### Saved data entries
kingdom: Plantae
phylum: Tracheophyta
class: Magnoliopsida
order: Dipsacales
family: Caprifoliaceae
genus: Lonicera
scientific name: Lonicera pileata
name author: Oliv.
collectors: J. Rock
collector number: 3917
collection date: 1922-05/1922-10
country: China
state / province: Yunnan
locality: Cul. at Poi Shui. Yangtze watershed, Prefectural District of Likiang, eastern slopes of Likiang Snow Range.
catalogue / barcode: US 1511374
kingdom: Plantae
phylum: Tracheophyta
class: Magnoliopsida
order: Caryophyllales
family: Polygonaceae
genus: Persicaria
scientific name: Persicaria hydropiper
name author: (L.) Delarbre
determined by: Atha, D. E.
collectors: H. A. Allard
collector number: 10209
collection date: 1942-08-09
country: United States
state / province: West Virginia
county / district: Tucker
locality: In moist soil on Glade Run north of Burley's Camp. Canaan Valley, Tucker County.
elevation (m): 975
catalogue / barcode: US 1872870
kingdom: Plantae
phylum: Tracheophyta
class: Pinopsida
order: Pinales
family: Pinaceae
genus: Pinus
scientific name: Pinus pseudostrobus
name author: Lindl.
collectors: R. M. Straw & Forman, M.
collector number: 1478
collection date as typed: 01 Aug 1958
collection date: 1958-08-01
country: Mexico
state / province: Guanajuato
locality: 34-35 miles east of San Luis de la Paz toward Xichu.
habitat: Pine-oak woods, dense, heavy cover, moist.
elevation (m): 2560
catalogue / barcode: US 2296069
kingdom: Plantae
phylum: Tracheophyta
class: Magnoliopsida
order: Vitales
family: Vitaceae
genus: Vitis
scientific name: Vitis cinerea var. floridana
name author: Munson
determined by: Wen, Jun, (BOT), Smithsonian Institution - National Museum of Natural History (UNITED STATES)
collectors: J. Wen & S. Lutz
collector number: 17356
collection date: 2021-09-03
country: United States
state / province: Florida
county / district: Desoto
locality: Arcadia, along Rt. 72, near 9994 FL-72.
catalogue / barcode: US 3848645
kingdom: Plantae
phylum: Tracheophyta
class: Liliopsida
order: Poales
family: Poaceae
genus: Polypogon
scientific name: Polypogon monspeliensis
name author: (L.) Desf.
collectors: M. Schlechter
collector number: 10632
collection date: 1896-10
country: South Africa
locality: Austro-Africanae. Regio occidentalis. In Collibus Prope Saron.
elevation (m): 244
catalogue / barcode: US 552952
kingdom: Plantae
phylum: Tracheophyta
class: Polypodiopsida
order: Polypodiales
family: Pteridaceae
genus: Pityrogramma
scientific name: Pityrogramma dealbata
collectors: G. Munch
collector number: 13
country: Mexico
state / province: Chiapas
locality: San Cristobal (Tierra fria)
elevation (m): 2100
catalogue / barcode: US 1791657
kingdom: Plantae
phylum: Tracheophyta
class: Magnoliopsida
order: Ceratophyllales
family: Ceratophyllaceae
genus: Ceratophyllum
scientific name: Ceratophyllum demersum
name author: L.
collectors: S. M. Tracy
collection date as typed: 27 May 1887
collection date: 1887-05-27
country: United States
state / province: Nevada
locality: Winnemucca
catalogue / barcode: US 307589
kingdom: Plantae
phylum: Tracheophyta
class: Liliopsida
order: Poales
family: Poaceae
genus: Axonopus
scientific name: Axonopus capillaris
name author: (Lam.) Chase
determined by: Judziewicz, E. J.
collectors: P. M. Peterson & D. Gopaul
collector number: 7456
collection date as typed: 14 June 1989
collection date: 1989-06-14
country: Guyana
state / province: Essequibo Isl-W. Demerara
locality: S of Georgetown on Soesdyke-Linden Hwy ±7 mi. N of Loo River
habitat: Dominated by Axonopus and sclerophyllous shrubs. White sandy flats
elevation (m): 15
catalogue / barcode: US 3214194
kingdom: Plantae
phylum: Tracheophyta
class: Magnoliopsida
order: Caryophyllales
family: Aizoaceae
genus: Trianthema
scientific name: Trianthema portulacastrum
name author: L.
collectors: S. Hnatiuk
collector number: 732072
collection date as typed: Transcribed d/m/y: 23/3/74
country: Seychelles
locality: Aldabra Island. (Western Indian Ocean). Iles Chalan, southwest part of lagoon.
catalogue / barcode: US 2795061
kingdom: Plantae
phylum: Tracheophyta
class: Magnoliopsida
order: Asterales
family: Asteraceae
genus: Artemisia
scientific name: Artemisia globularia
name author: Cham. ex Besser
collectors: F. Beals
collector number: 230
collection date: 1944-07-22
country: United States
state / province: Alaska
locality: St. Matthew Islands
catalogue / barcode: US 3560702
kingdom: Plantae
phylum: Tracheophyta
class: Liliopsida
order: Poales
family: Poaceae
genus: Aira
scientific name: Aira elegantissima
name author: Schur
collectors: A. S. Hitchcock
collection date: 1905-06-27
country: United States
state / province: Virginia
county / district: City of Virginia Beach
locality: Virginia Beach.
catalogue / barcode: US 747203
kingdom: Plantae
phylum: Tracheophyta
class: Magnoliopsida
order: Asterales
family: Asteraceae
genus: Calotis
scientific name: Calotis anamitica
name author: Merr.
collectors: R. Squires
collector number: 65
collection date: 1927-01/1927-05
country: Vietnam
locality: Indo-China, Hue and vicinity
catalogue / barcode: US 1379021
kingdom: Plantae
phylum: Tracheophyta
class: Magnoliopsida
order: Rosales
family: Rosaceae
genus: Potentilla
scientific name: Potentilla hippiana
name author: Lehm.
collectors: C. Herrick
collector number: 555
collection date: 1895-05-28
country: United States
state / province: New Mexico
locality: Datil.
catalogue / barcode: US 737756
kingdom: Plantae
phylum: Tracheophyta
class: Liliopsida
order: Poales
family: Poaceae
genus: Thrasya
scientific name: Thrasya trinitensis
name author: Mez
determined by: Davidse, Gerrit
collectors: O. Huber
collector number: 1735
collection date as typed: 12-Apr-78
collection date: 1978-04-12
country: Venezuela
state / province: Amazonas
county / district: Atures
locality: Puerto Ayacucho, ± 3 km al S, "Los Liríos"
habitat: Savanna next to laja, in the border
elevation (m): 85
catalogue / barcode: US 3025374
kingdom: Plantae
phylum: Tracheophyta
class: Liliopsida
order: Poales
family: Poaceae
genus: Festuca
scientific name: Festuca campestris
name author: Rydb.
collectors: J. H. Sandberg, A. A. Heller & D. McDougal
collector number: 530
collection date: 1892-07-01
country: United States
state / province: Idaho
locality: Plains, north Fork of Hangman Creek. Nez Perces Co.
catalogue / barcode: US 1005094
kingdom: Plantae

### WHAT YOU ARE ASKED TO DO
Express every line of the entries above as a JSON list of strings, one string per line, omitting any blank lines.

### ANSWER IN FULL
[
  "kingdom: Plantae",
  "phylum: Tracheophyta",
  "class: Magnoliopsida",
  "order: Dipsacales",
  "family: Caprifoliaceae",
  "genus: Lonicera",
  "scientific name: Lonicera pileata",
  "name author: Oliv.",
  "collectors: J. Rock",
  "collector number: 3917",
  "collection date: 1922-05/1922-10",
  "country: China",
  "state / province: Yunnan",
  "locality: Cul. at Poi Shui. Yangtze watershed, Prefectural District of Likiang, eastern slopes of Likiang Snow Range.",
  "catalogue / barcode: US 1511374",
  "kingdom: Plantae",
  "phylum: Tracheophyta",
  "class: Magnoliopsida",
  "order: Caryophyllales",
  "family: Polygonaceae",
  "genus: Persicaria",
  "scientific name: Persicaria hydropiper",
  "name author: (L.) Delarbre",
  "determined by: Atha, D. E.",
  "collectors: H. A. Allard",
  "collector number: 10209",
  "collection date: 1942-08-09",
  "country: United States",
  "state / province: West Virginia",
  "county / district: Tucker",
  "locality: In moist soil on Glade Run north of Burley's Camp. Canaan Valley, Tucker County.",
  "elevation (m): 975",
  "catalogue / barcode: US 1872870",
  "kingdom: Plantae",
  "phylum: Tracheophyta",
  "class: Pinopsida",
  "order: Pinales",
  "family: Pinaceae",
  "genus: Pinus",
  "scientific name: Pinus pseudostrobus",
  "name author: Lindl.",
  "collectors: R. M. Straw & Forman, M.",
  "collector number: 1478",
  "collection date as typed: 01 Aug 1958",
  "collection date: 1958-08-01",
  "country: Mexico",
  "state / province: Guanajuato",
  "locality: 34-35 miles east of San Luis de la Paz toward Xichu.",
  "habitat: Pine-oak woods, dense, heavy cover, moist.",
  "elevation (m): 2560",
  "catalogue / barcode: US 2296069",
  "kingdom: Plantae",
  "phylum: Tracheophyta",
  "class: Magnoliopsida",
  "order: Vitales",
  "family: Vitaceae",
  "genus: Vitis",
  "scientific name: Vitis cinerea var. floridana",
  "name author: Munson",
  "determined by: Wen, Jun, (BOT), Smithsonian Institution - National Museum of Natural History (UNITED STATES)",
  "collectors: J. Wen & S. Lutz",
  "collector number: 17356",
  "collection date: 2021-09-03",
  "country: United States",
  "state / province: Florida",
  "county / district: Desoto",
  "locality: Arcadia, along Rt. 72, near 9994 FL-72.",
  "catalogue / barcode: US 3848645",
  "kingdom: Plantae",
  "phylum: Tracheophyta",
  "class: Liliopsida",
  "order: Poales",
  "family: Poaceae",
  "genus: Polypogon",
  "scientific name: Polypogon monspeliensis",
  "name author: (L.) Desf.",
  "collectors: M. Schlechter",
  "collector number: 10632",
  "collection date: 1896-10",
  "country: South Africa",
  "locality: Austro-Africanae. Regio occidentalis. In Collibus Prope Saron.",
  "elevation (m): 244",
  "catalogue / barcode: US 552952",
  "kingdom: Plantae",
  "phylum: Tracheophyta",
  "class: Polypodiopsida",
  "order: Polypodiales",
  "family: Pteridaceae",
  "genus: Pityrogramma",
  "scientific name: Pityrogramma dealbata",
  "collectors: G. Munch",
  "collector number: 13",
  "country: Mexico",
  "state / province: Chiapas",
  "locality: San Cristobal (Tierra fria)",
  "elevation (m): 2100",
  "catalogue / barcode: US 1791657",
  "kingdom: Plantae",
  "phylum: Tracheophyta",
  "class: Magnoliopsida",
  "order: Ceratophyllales",
  "family: Ceratophyllaceae",
  "genus: Ceratophyllum",
  "scientific name: Ceratophyllum demersum",
  "name author: L.",
  "collectors: S. M. Tracy",
  "collection date as typed: 27 May 1887",
  "collection date: 1887-05-27",
  "country: United States",
  "state / province: Nevada",
  "locality: Winnemucca",
  "catalogue / barcode: US 307589",
  "kingdom: Plantae",
  "phylum: Tracheophyta",
  "class: Liliopsida",
  "order: Poales",
  "family: Poaceae",
  "genus: Axonopus",
  "scientific name: Axonopus capillaris",
  "name author: (Lam.) Chase",
  "determined by: Judziewicz, E. J.",
  "collectors: P. M. Peterson & D. Gopaul",
  "collector number: 7456",
  "collection date as typed: 14 June 1989",
  "collection date: 1989-06-14",
  "country: Guyana",
  "state / province: Essequibo Isl-W. Demerara",
  "locality: S of Georgetown on Soesdyke-Linden Hwy ±7 mi. N of Loo River",
  "habitat: Dominated by Axonopus and sclerophyllous shrubs. White sandy flats",
  "elevation (m): 15",
  "catalogue / barcode: US 3214194",
  "kingdom: Plantae",
  "phylum: Tracheophyta",
  "class: Magnoliopsida",
  "order: Caryophyllales",
  "family: Aizoaceae",
  "genus: Trianthema",
  "scientific name: Trianthema portulacastrum",
  "name author: L.",
  "collectors: S. Hnatiuk",
  "collector number: 732072",
  "collection date as typed: Transcribed d/m/y: 23/3/74",
  "country: Seychelles",
  "locality: Aldabra Island. (Western Indian Ocean). Iles Chalan, southwest part of lagoon.",
  "catalogue / barcode: US 2795061",
  "kingdom: Plantae",
  "phylum: Tracheophyta",
  "class: Magnoliopsida",
  "order: Asterales",
  "family: Asteraceae",
  "genus: Artemisia",
  "scientific name: Artemisia globularia",
  "name author: Cham. ex Besser",
  "collectors: F. Beals",
  "collector number: 230",
  "collection date: 1944-07-22",
  "country: United States",
  "state / province: Alaska",
  "locality: St. Matthew Islands",
  "catalogue / barcode: US 3560702",
  "kingdom: Plantae",
  "phylum: Tracheophyta",
  "class: Liliopsida",
  "order: Poales",
  "family: Poaceae",
  "genus: Aira",
  "scientific name: Aira elegantissima",
  "name author: Schur",
  "collectors: A. S. Hitchcock",
  "collection date: 1905-06-27",
  "country: United States",
  "state / province: Virginia",
  "county / district: City of Virginia Beach",
  "locality: Virginia Beach.",
  "catalogue / barcode: US 747203",
  "kingdom: Plantae",
  "phylum: Tracheophyta",
  "class: Magnoliopsida",
  "order: Asterales",
  "family: Asteraceae",
  "genus: Calotis",
  "scientific name: Calotis anamitica",
  "name author: Merr.",
  "collectors: R. Squires",
  "collector number: 65",
  "collection date: 1927-01/1927-05",
  "country: Vietnam",
  "locality: Indo-China, Hue and vicinity",
  "catalogue / barcode: US 1379021",
  "kingdom: Plantae",
  "phylum: Tracheophyta",
  "class: Magnoliopsida",
  "order: Rosales",
  "family: Rosaceae",
  "genus: Potentilla",
  "scientific name: Potentilla hippiana",
  "name author: Lehm.",
  "collectors: C. Herrick",
  "collector number: 555",
  "collection date: 1895-05-28",
  "country: United States",
  "state / province: New Mexico",
  "locality: Datil.",
  "catalogue / barcode: US 737756",
  "kingdom: Plantae",
  "phylum: Tracheophyta",
  "class: Liliopsida",
  "order: Poales",
  "family: Poaceae",
  "genus: Thrasya",
  "scientific name: Thrasya trinitensis",
  "name author: Mez",
  "determined by: Davidse, Gerrit",
  "collectors: O. Huber",
  "collector number: 1735",
  "collection date as typed: 12-Apr-78",
  "collection date: 1978-04-12",
  "country: Venezuela",
  "state / province: Amazonas",
  "county / district: Atures",
  "locality: Puerto Ayacucho, ± 3 km al S, \"Los Liríos\"",
  "habitat: Savanna next to laja, in the border",
  "elevation (m): 85",
  "catalogue / barcode: US 3025374",
  "kingdom: Plantae",
  "phylum: Tracheophyta",
  "class: Liliopsida",
  "order: Poales",
  "family: Poaceae",
  "genus: Festuca",
  "scientific name: Festuca campestris",
  "name author: Rydb.",
  "collectors: J. H. Sandberg, A. A. Heller & D. McDougal",
  "collector number: 530",
  "collection date: 1892-07-01",
  "country: United States",
  "state / province: Idaho",
  "locality: Plains, north Fork of Hangman Creek. Nez Perces Co.",
  "catalogue / barcode: US 1005094",
  "kingdom: Plantae"
]